### AIM OF THE TASK
Leaving every picture out, repeat all of the entries below exactly.
_ _ _
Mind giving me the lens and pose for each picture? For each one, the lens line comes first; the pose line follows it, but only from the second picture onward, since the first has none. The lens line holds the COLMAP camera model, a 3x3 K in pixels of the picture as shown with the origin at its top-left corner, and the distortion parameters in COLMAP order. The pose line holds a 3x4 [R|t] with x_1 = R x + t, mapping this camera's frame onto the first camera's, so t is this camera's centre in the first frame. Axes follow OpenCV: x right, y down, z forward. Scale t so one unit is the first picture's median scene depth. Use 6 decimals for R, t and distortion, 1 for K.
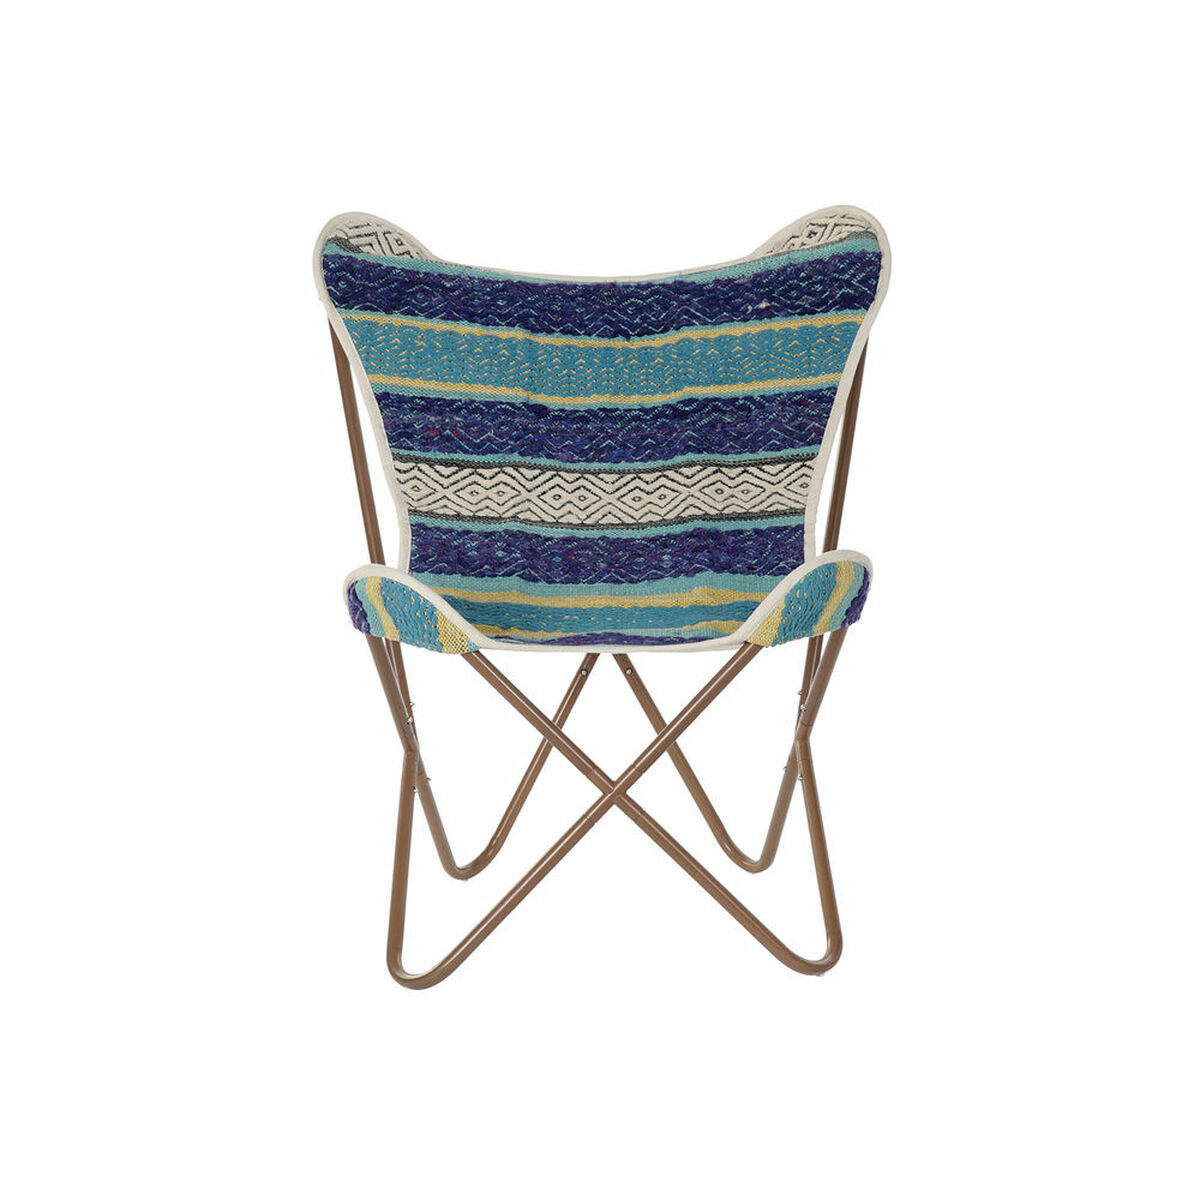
lens RADIAL K [[2242.0, 0, 600.0], [0, 2242.0, 600.0], [0, 0, 1]] dist [-0.029884, 0.120012]
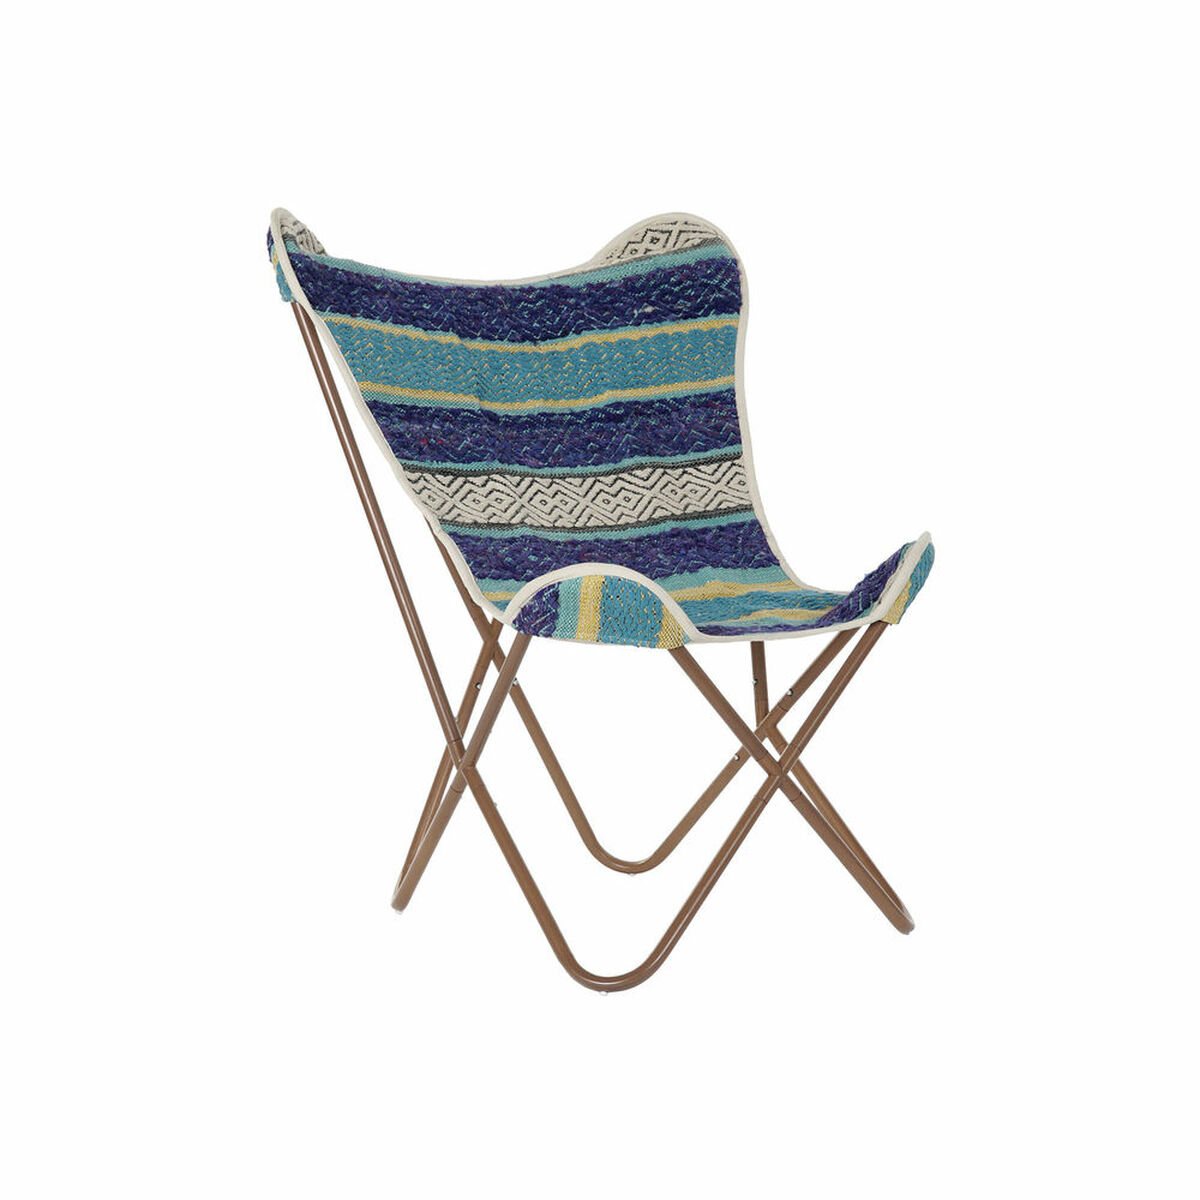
lens RADIAL K [[2994.1, 0, 600.0], [0, 2994.1, 600.0], [0, 0, 1]] dist [0.056658, 0.152380]
pose [[0.809389, -0.054167, 0.584770, -0.759370], [0.073359, 0.997264, -0.009160, 0.010362], [-0.582673, 0.050312, 0.811148, -0.080672]]
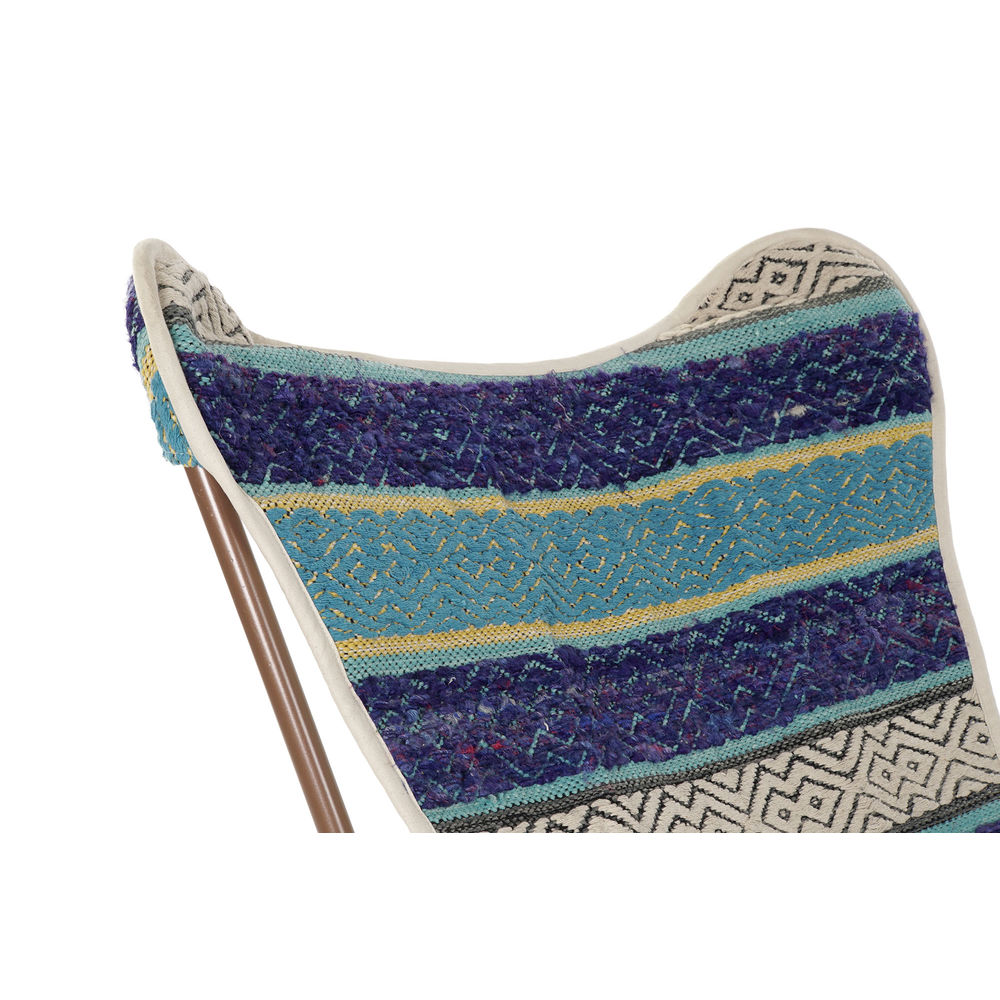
lens RADIAL K [[2017.2, 0, 555.0], [0, 2017.2, 500.2], [0, 0, 1]] dist [0.054670, 0.131844]
pose [[0.710471, -0.084616, 0.698621, -0.334794], [0.063759, 0.996402, 0.055843, -0.144471], [-0.700833, 0.004869, 0.713309, 0.694102]]
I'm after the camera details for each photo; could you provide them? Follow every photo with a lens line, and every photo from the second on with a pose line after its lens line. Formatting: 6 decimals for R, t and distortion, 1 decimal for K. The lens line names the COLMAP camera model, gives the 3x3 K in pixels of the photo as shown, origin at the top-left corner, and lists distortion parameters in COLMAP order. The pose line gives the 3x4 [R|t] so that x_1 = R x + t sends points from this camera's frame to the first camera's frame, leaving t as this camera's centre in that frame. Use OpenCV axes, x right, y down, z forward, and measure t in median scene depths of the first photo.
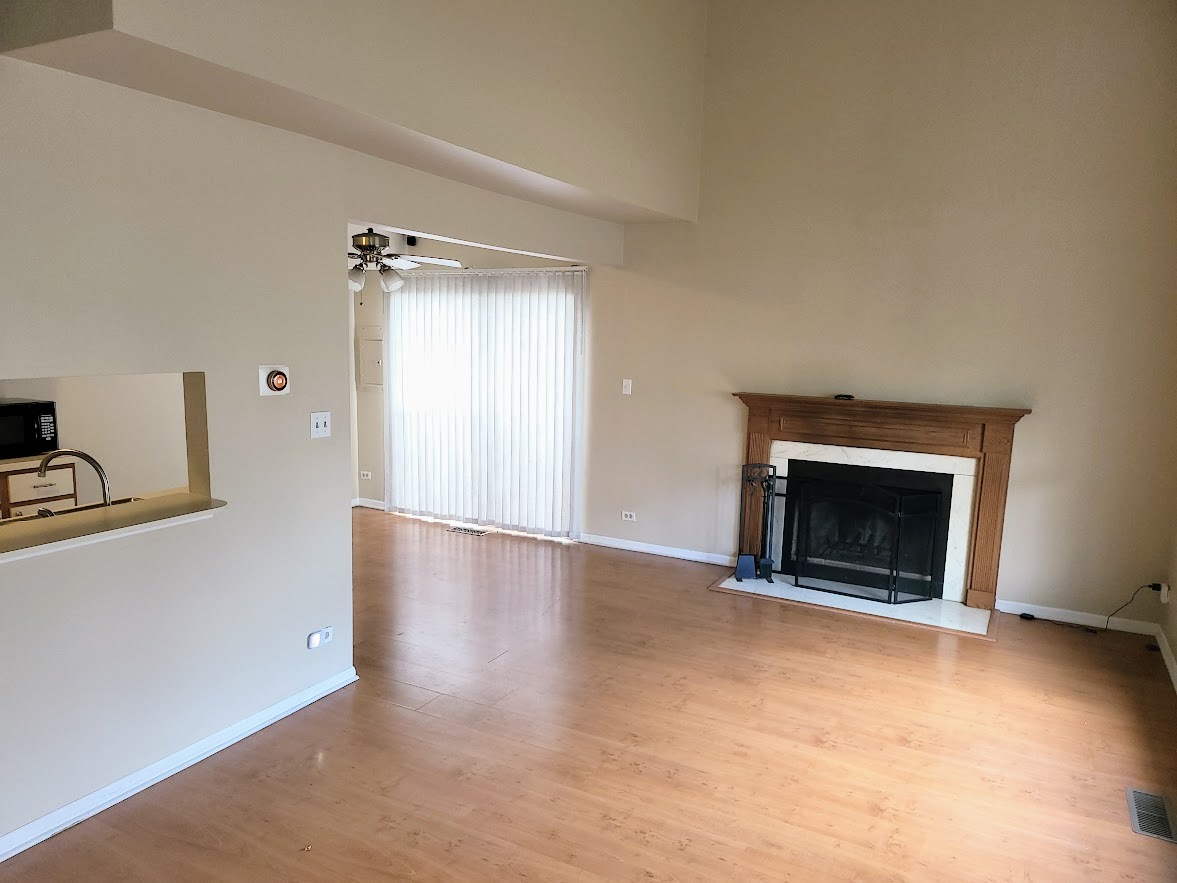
lens RADIAL K [[827.3, 0, 588.5], [0, 827.3, 441.5], [0, 0, 1]] dist [0.012838, 0.002956]
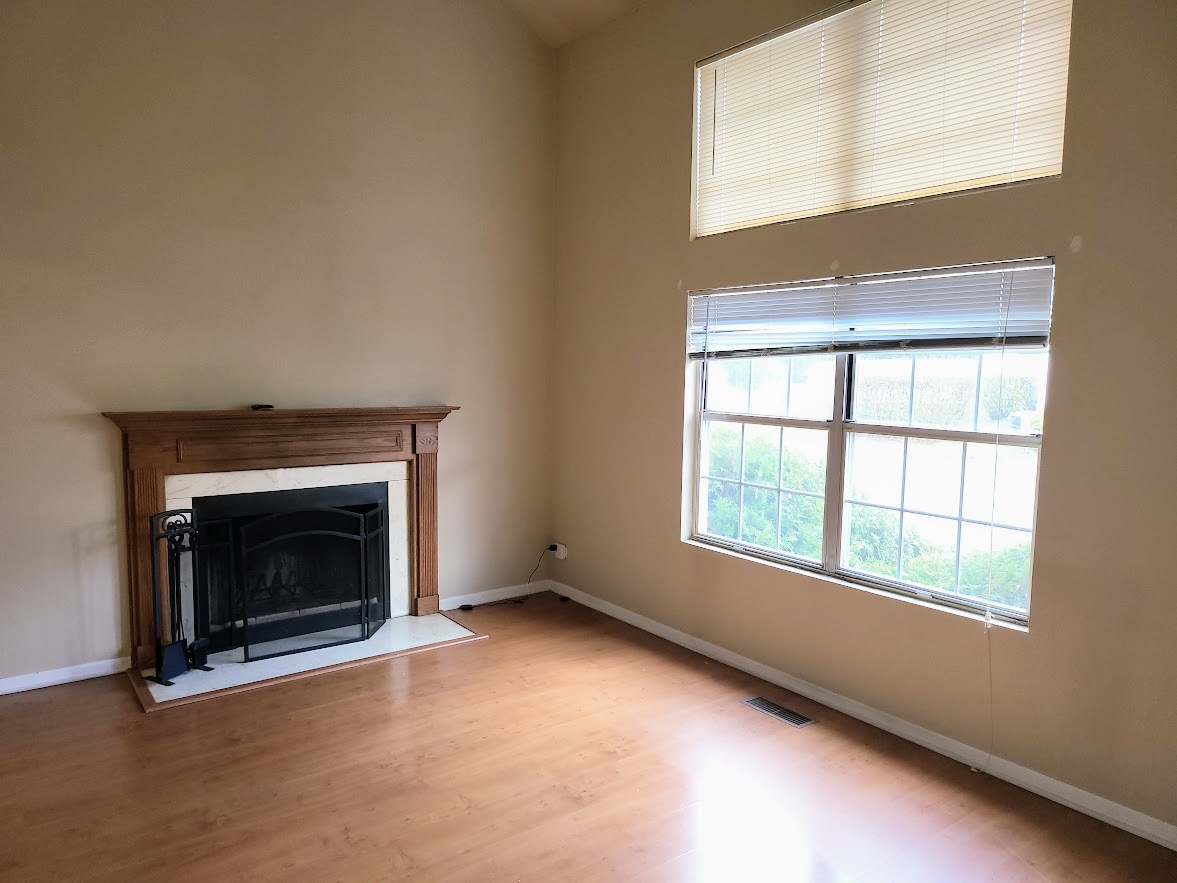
_ _ _
### OUTPUT
Mind giving me the lens and pose for each picture? For each one, the lens line comes first; the pose line follows it, but only from the second picture onward, since the first has none. The lens line holds the COLMAP camera model, a 3x3 K in pixels of the picture as shown with the origin at its top-left corner, and the distortion parameters in COLMAP order. The pose line holds a 3x4 [R|t] with x_1 = R x + t, mapping this camera's frame onto the first camera's, so t is this camera's centre in the first frame. Axes follow OpenCV: x right, y down, z forward. Scale t so one unit is the first picture's median scene depth. Use 6 decimals for R, t and distortion, 1 for K.
lens RADIAL K [[2242.0, 0, 600.0], [0, 2242.0, 600.0], [0, 0, 1]] dist [-0.029884, 0.120012]
lens RADIAL K [[2994.1, 0, 600.0], [0, 2994.1, 600.0], [0, 0, 1]] dist [0.056658, 0.152380]
pose [[0.809389, -0.054167, 0.584770, -0.759370], [0.073359, 0.997264, -0.009160, 0.010362], [-0.582673, 0.050312, 0.811148, -0.080672]]
lens RADIAL K [[2017.2, 0, 555.0], [0, 2017.2, 500.2], [0, 0, 1]] dist [0.054670, 0.131844]
pose [[0.710471, -0.084616, 0.698621, -0.334794], [0.063759, 0.996402, 0.055843, -0.144471], [-0.700833, 0.004869, 0.713309, 0.694102]]
I'm after the camera details for each photo; could you provide them? Follow every photo with a lens line, and every photo from the second on with a pose line after its lens line. Formatting: 6 decimals for R, t and distortion, 1 decimal for K. The lens line names the COLMAP camera model, gives the 3x3 K in pixels of the photo as shown, origin at the top-left corner, and lists distortion parameters in COLMAP order. The pose line gives the 3x4 [R|t] so that x_1 = R x + t sends points from this camera's frame to the first camera's frame, leaving t as this camera's centre in that frame. Use OpenCV axes, x right, y down, z forward, and measure t in median scene depths of the first photo.
lens RADIAL K [[827.3, 0, 588.5], [0, 827.3, 441.5], [0, 0, 1]] dist [0.012838, 0.002956]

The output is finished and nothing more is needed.